======== Passage shown ========

# new project--baby quilt(s)



## peacebaker (Dec 30, 2005)

Here's my most recent project (haven't finished the star quilt either, but oh well!) Our friends had twin boys--and we came up with this mostly original design for them. I have a book of baby/kid quilts that had a design with snakes kind of like this, which gave us this idea. Do you guys think it needs a second border? I wasn't sure whether to leave it as is, or maybe add a "scrappy" border too...

I keep getting ideas but try to balance them with making it easier to finish--and not making it too large!


----------



## COSunflower (Dec 4, 2006)

Is the dark blue on the edge from whatever you laid it on? If the green is the edge, I would say to add another border of perhaps the dark blue/black fabric that is the background of the rockets. They are going to be beautiful!! Great idea!!!


----------



## mamajohnson (Nov 27, 2002)

Very nice! I do think a second border would set off the green real nice. Either a dark blue (like the background) or scrappy.
Guess that means I agree with COSunflower!  

Just curious, what color backing are you going to use? Are you going to tie or quilt it??


----------



## homefire2007 (Sep 21, 2007)

Very nice! I kind like the thought of a scrappy border


----------



## bopeep (Apr 2, 2007)

Very pretty quilts!!!!!
I think I would go with a second border, just not sure if I would go scrappy or dark blue, but am leaning towards scrappy. 
bopeep


----------



## Jaclynne (May 14, 2002)

Oh, that is so cute! I agree the with others, a scrappy border would really set it off.

Halo


----------



## CJ (May 10, 2002)

Very cute, and I 2nd the addition of another border, scrappy would be adorable, but solid blue would look great too!


----------



## peacebaker (Dec 30, 2005)

Wow, it sounds like a consensus. I think I was just feeling lazy, but letting it sit a day makes me think it does need a little something. Thanks for the advice!

Oh and I took the photo with it on a blue comforter--so the green was the outside. I think I might use the blue batik fabric for the binding though!


----------



## MTgirl (Dec 7, 2007)

Very fun! Good job!


----------



## peacebaker (Dec 30, 2005)

Thanks to your suggestions, I added a scrappy border. I ended up making the inner border a little smaller, both for aesthetics and to keep the quilt from getting too large--it's currently about 35 by 42. I think I'll use the dark blue for binding. Of course, I have to quilt it still!

======== Extracted entries ========

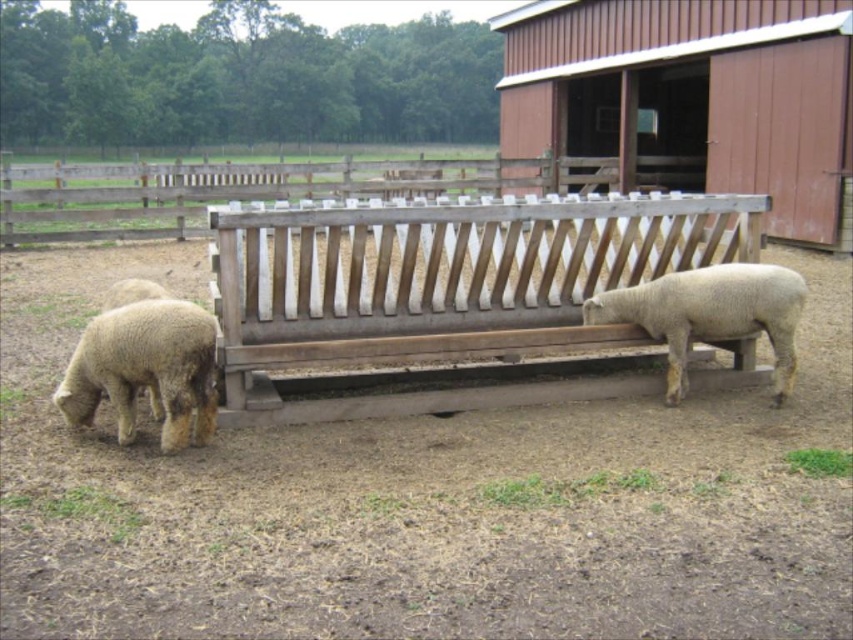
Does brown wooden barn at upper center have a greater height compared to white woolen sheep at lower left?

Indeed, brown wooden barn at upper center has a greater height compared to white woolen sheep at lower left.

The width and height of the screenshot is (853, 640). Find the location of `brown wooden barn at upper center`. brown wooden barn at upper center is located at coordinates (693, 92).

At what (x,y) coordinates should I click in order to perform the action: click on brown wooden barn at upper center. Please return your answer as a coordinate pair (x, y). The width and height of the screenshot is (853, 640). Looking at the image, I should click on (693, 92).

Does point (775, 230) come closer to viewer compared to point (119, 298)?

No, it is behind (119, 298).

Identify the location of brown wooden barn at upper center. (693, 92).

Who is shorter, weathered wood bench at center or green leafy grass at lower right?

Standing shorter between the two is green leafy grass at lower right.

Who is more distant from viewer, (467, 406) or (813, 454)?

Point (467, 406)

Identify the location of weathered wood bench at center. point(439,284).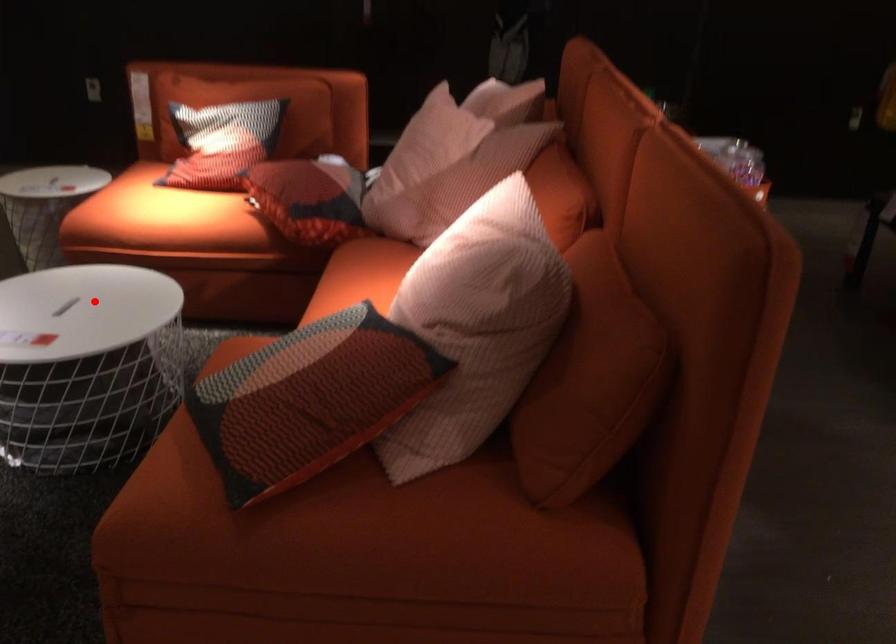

========
======== Extracted entries ========

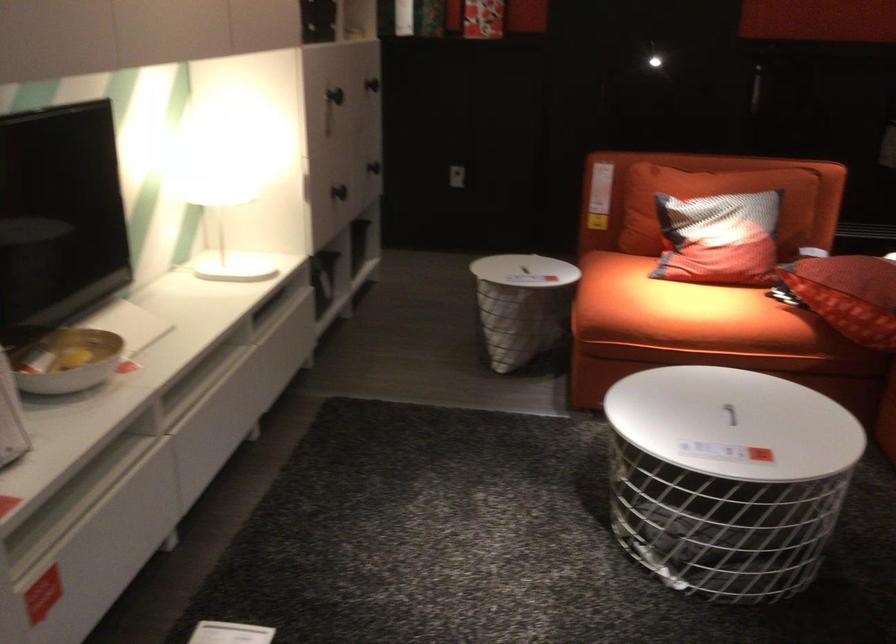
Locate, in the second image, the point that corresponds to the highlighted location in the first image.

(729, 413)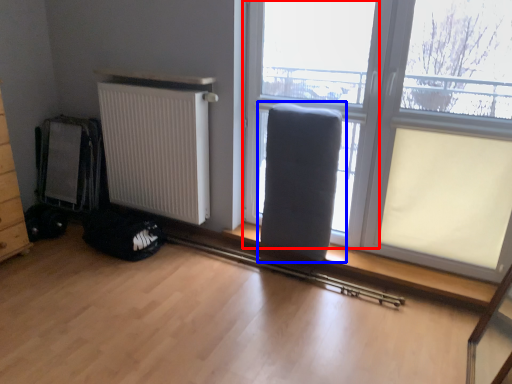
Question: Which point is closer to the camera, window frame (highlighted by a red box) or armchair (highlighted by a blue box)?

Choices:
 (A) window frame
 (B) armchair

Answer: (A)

========
======== Extracted entries ========

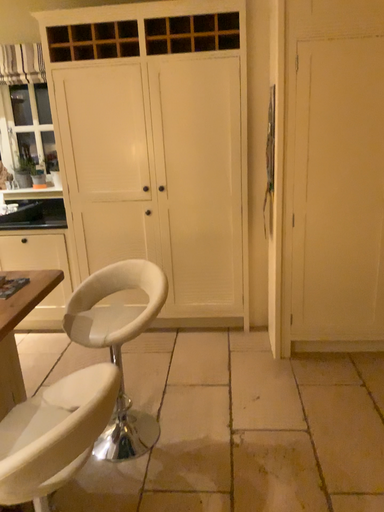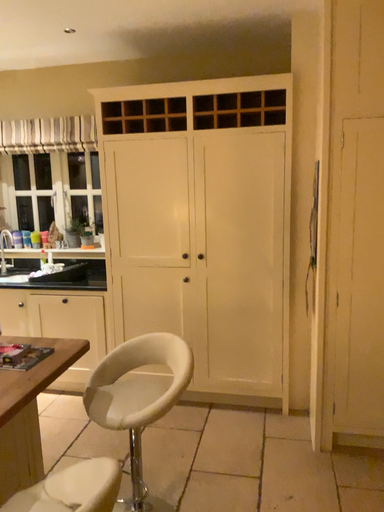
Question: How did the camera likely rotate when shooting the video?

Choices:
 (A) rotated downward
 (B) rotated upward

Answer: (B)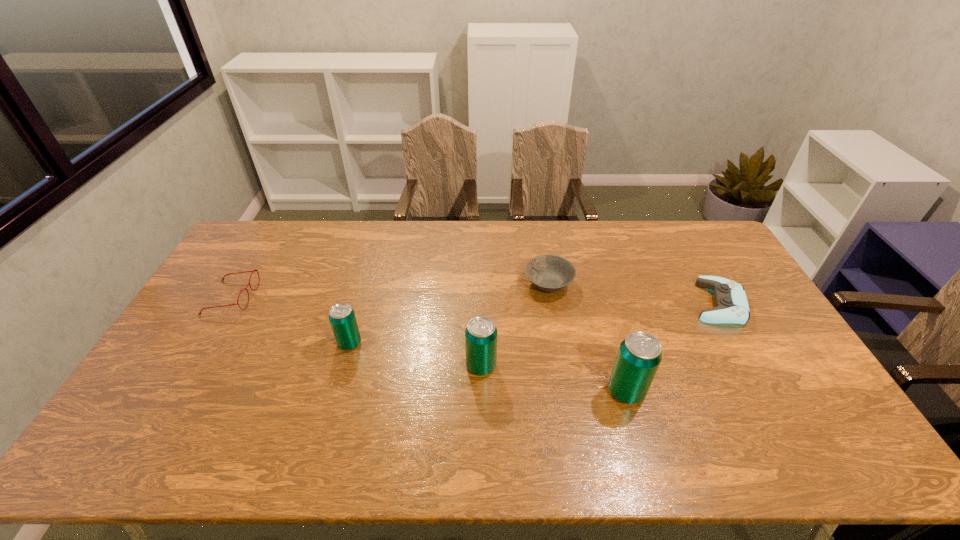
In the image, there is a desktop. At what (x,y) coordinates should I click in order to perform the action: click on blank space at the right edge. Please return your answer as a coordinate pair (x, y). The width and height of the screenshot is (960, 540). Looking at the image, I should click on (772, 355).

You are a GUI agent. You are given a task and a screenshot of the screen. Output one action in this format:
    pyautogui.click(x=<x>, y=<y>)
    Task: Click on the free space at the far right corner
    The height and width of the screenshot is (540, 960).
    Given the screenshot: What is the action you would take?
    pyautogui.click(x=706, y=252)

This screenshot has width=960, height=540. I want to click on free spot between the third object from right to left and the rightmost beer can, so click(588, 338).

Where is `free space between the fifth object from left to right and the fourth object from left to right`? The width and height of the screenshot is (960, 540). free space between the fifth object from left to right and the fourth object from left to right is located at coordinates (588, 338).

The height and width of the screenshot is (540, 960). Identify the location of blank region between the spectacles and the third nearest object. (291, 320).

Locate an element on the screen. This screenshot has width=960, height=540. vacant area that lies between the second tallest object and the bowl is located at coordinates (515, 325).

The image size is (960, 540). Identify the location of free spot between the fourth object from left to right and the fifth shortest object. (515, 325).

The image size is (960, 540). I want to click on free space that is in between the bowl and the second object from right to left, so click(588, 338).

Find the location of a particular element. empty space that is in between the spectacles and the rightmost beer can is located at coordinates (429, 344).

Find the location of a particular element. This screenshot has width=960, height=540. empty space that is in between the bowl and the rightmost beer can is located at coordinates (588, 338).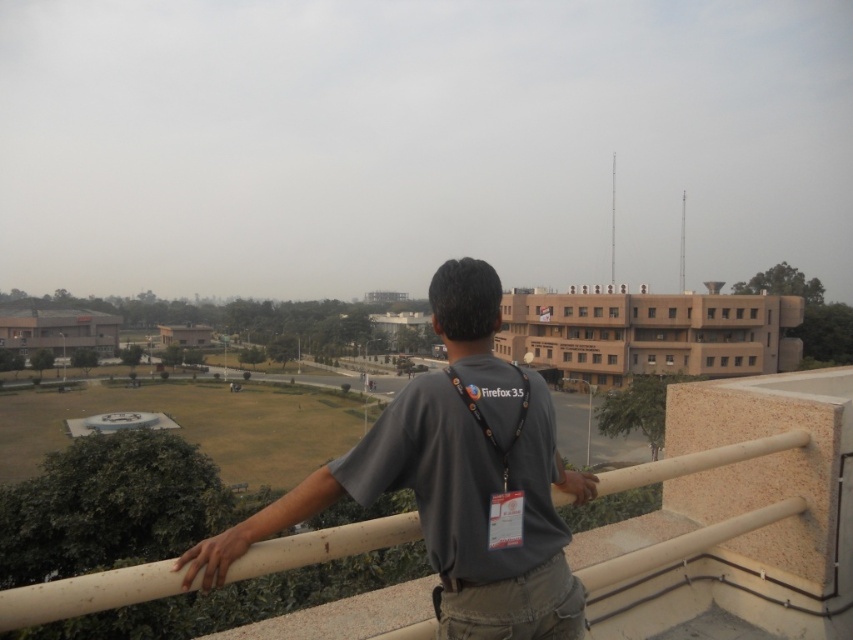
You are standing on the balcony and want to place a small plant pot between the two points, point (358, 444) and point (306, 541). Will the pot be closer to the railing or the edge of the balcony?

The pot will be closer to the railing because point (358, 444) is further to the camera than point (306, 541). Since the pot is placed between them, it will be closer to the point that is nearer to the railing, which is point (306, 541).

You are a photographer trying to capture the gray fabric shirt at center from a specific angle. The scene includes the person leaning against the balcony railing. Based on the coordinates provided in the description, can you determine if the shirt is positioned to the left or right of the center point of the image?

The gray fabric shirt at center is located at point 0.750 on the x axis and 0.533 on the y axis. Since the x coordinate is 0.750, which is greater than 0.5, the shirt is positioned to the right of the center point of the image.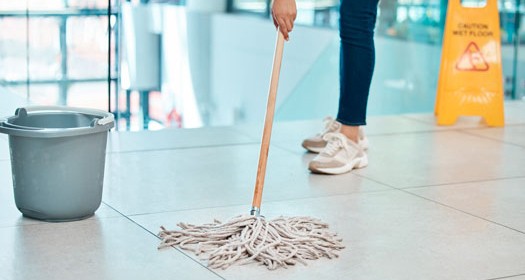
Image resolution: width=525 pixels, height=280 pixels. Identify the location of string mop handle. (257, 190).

========

__Instruction 1__. According to the baby quilt thread, what are the approximate current dimensions of the quilt after the scrappy border was added?
__Instruction 2__. List each distinct username that appears in a post header of the baby quilt thread.

__Response 1__. About 35 by 42.

__Response 2__. peacebaker, COSunflower, mamajohnson, homefire2007, bopeep, Jaclynne, CJ, MTgirl